Change "navegador" to "explorador" in the lines between the line holding "Google el responsable del tratamiento de esta" and the line holding "Gracias a las", inclusive, and give those lines back with nothing else altered.
======== Listed entries ========
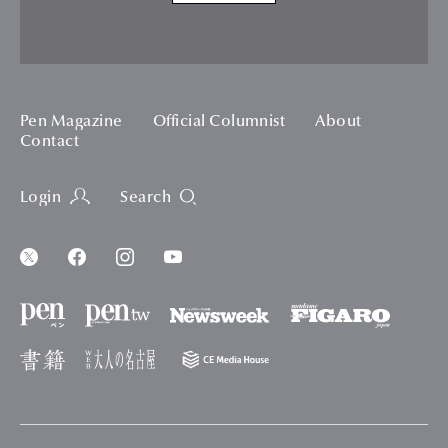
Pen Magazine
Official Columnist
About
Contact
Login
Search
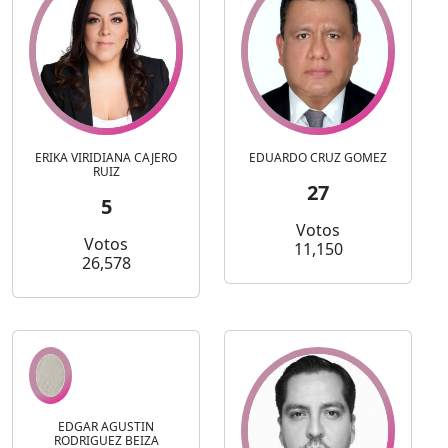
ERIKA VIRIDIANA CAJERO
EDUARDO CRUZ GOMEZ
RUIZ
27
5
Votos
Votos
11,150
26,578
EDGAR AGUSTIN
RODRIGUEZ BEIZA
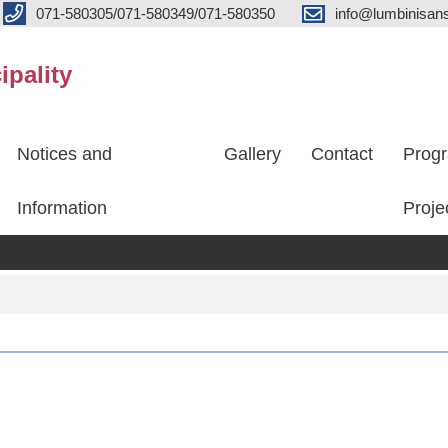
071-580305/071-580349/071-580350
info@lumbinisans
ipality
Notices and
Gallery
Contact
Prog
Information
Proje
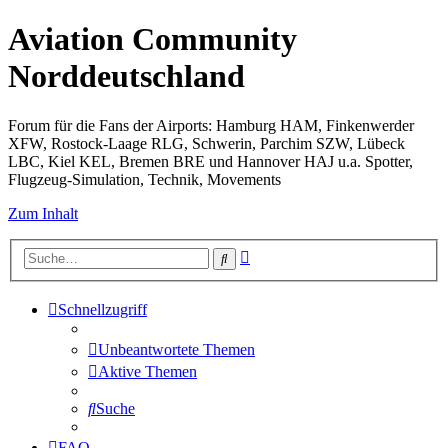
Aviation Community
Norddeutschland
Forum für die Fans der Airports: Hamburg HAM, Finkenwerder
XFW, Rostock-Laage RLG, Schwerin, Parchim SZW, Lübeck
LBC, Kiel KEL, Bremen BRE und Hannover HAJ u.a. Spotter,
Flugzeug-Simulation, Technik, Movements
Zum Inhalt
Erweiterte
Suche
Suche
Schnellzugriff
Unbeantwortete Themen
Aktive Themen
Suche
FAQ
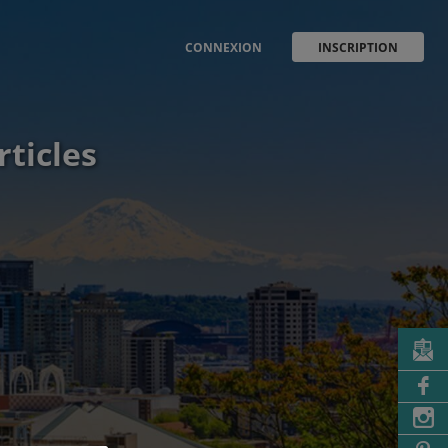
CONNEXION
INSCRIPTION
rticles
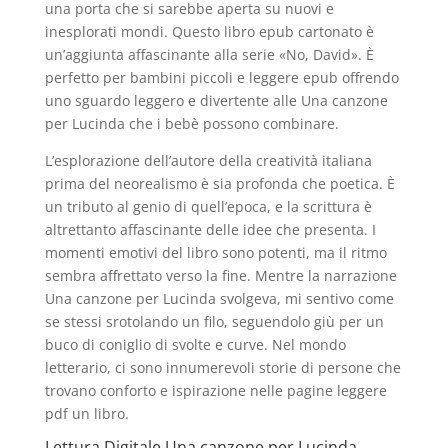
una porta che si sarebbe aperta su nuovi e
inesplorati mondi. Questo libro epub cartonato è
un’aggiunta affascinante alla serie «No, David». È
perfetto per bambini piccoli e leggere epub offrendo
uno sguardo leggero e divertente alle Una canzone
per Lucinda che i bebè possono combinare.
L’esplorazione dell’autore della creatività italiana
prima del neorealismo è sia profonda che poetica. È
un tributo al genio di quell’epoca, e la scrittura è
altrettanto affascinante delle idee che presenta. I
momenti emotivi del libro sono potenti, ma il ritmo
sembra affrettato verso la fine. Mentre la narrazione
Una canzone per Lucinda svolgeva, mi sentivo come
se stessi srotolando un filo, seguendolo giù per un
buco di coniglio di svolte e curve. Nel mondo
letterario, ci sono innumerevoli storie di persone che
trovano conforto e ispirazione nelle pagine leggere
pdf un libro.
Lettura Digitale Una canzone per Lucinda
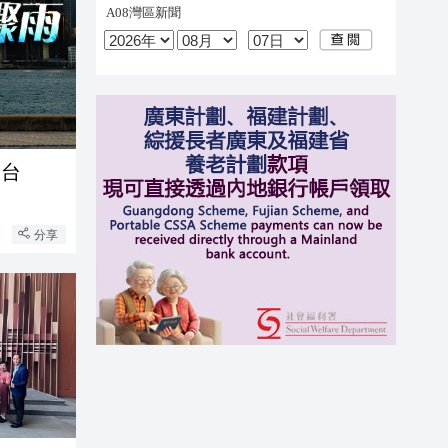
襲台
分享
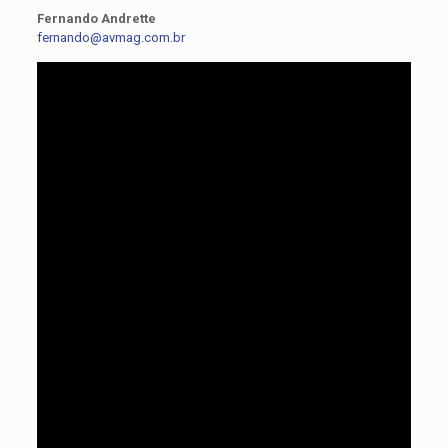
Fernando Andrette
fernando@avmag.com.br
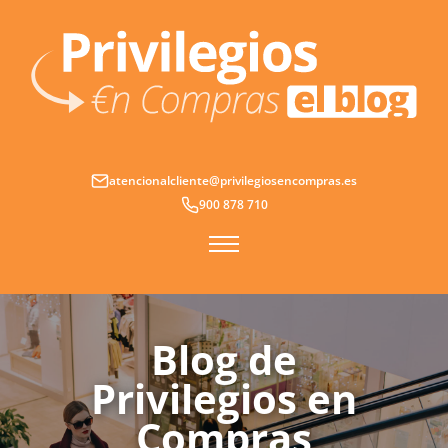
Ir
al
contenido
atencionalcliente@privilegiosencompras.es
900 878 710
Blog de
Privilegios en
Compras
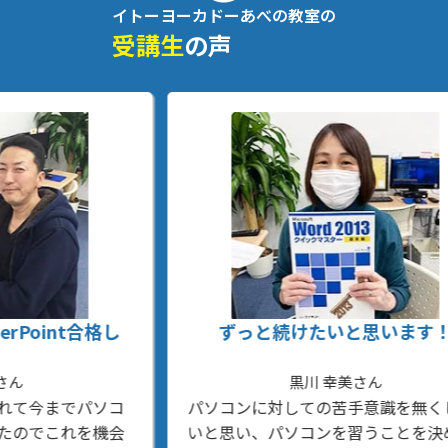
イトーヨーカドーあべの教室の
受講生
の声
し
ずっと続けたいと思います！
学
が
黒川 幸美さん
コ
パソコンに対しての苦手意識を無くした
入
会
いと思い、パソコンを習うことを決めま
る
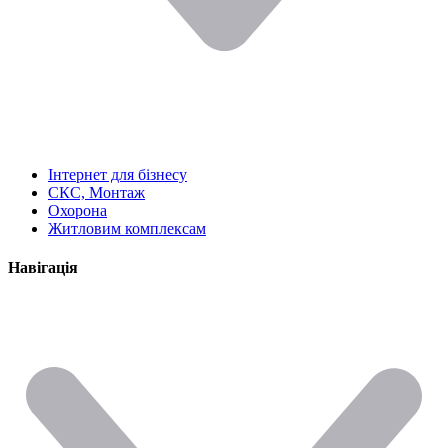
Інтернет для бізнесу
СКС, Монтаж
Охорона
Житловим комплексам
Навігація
========
======== Listed entries ========
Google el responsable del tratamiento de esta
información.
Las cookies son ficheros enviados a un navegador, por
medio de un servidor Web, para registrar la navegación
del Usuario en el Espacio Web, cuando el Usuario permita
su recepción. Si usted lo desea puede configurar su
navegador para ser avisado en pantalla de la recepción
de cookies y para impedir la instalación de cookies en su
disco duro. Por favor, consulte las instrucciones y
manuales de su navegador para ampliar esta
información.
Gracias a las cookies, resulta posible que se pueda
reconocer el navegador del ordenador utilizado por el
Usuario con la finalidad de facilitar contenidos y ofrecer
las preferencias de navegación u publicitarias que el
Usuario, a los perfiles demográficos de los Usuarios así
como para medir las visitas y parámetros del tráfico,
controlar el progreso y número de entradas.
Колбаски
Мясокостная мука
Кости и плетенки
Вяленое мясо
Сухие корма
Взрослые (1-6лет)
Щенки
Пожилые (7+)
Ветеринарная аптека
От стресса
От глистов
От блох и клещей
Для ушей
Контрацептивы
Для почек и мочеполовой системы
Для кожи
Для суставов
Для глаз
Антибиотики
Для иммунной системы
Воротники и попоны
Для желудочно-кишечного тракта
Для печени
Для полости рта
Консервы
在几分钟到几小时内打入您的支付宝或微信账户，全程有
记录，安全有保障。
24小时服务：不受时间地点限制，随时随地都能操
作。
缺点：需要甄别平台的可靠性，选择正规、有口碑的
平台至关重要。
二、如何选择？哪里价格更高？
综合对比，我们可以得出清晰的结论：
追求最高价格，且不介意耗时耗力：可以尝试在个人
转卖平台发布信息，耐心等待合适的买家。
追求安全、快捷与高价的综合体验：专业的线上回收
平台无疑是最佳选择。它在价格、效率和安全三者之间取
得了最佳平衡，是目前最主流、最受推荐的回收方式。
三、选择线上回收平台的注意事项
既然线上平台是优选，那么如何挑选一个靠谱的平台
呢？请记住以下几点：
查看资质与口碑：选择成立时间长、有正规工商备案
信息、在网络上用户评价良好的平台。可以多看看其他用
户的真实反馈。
========
• [Reply]
Google el responsable del tratamiento de esta
información.
Las cookies son ficheros enviados a un explorador, por
medio de un servidor Web, para registrar la navegación
del Usuario en el Espacio Web, cuando el Usuario permita
su recepción. Si usted lo desea puede configurar su
explorador para ser avisado en pantalla de la recepción
de cookies y para impedir la instalación de cookies en su
disco duro. Por favor, consulte las instrucciones y
manuales de su explorador para ampliar esta
información.
Gracias a las cookies, resulta posible que se pueda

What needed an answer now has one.